**Task goal**. Which lines hold the string "criteria"? Copy each of them from the material below.

**Supplied material**.
>>>

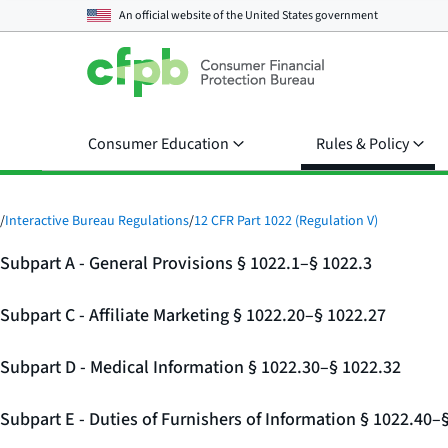
An official website of the
United States government
Consumer Education
Rules & Policy
/
Interactive Bureau Regulations
/
12 CFR Part 1022 (Regulation V)
Subpart A - General Provisions § 1022.1–§ 1022.3
Subpart C - Affiliate Marketing § 1022.20–§ 1022.27
Subpart D - Medical Information § 1022.30–§ 1022.32
Subpart E - Duties of Furnishers of Information § 1022.40–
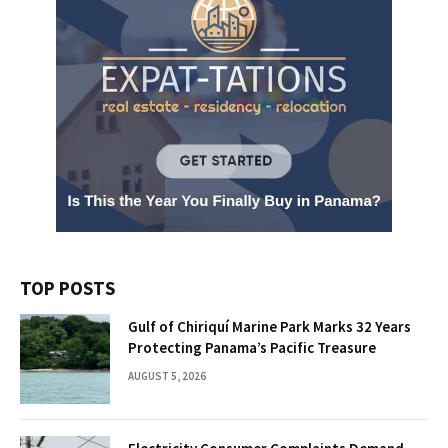
TOP POSTS
Gulf of Chiriquí Marine Park Marks 32 Years
Protecting Panama’s Pacific Treasure
AUGUST 5, 2026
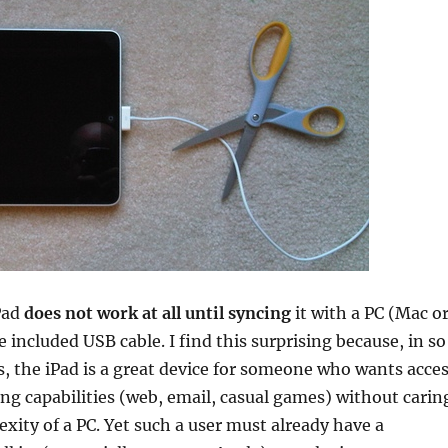
Pad
does not work at all until syncing
it with a PC (Mac o
 included USB cable. I find this surprising because, in so
 the iPad is a great device for someone who wants acce
ng capabilities (web, email, casual games) without carin
xity of a PC. Yet such a user must already have a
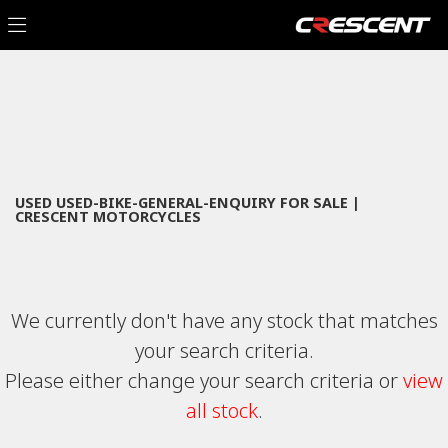
USED-BIKE-GENERAL-ENQUIRY
Filter
Model
New
Used
Sale
Body Type
USED USED-BIKE-GENERAL-ENQUIRY FOR SALE |
CRESCENT MOTORCYCLES
We currently don't have any stock that matches
your search criteria.
Please either change your search criteria or
view
all stock
.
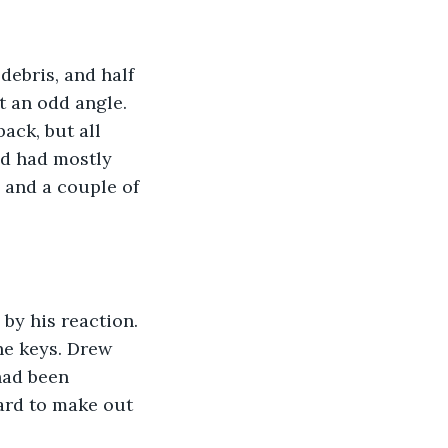
debris, and half 
t an odd angle. 
ack, but all 
nd had mostly 
, and a couple of 
by his reaction. 
he keys. Drew 
had been 
hard to make out 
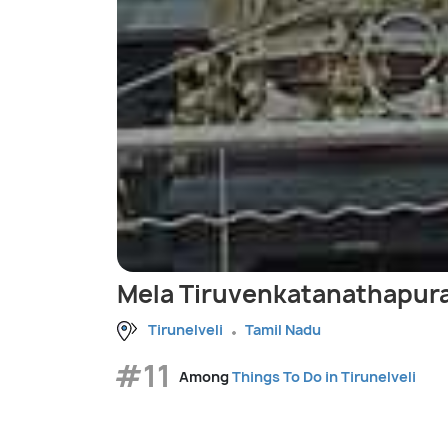
Mela Tiruvenkatanathapur
Tirunelveli
Tamil Nadu
#11
Among
Things To Do in Tirunelveli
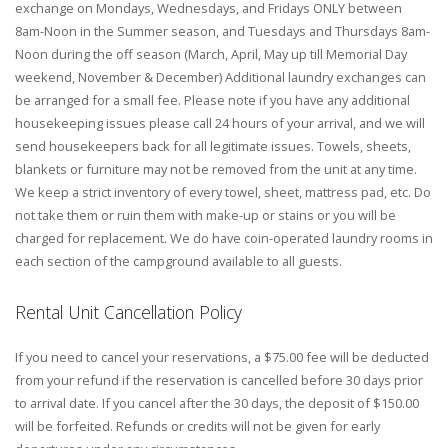
exchange on Mondays, Wednesdays, and Fridays ONLY between
8am-Noon in the Summer season, and Tuesdays and Thursdays 8am-
Noon during the off season (March, April, May up till Memorial Day
weekend, November & December) Additional laundry exchanges can
be arranged for a small fee. Please note if you have any additional
housekeeping issues please call 24 hours of your arrival, and we will
send housekeepers back for all legitimate issues. Towels, sheets,
blankets or furniture may not be removed from the unit at any time.
We keep a strict inventory of every towel, sheet, mattress pad, etc. Do
not take them or ruin them with make-up or stains or you will be
charged for replacement. We do have coin-operated laundry rooms in
each section of the campground available to all guests.
Rental Unit Cancellation Policy
If you need to cancel your reservations, a $75.00 fee will be deducted
from your refund if the reservation is cancelled before 30 days prior
to arrival date. If you cancel after the 30 days, the deposit of $150.00
will be forfeited. Refunds or credits will not be given for early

<<<

**Solution for this exercise**.
your search criteria.
Please either change your search criteria or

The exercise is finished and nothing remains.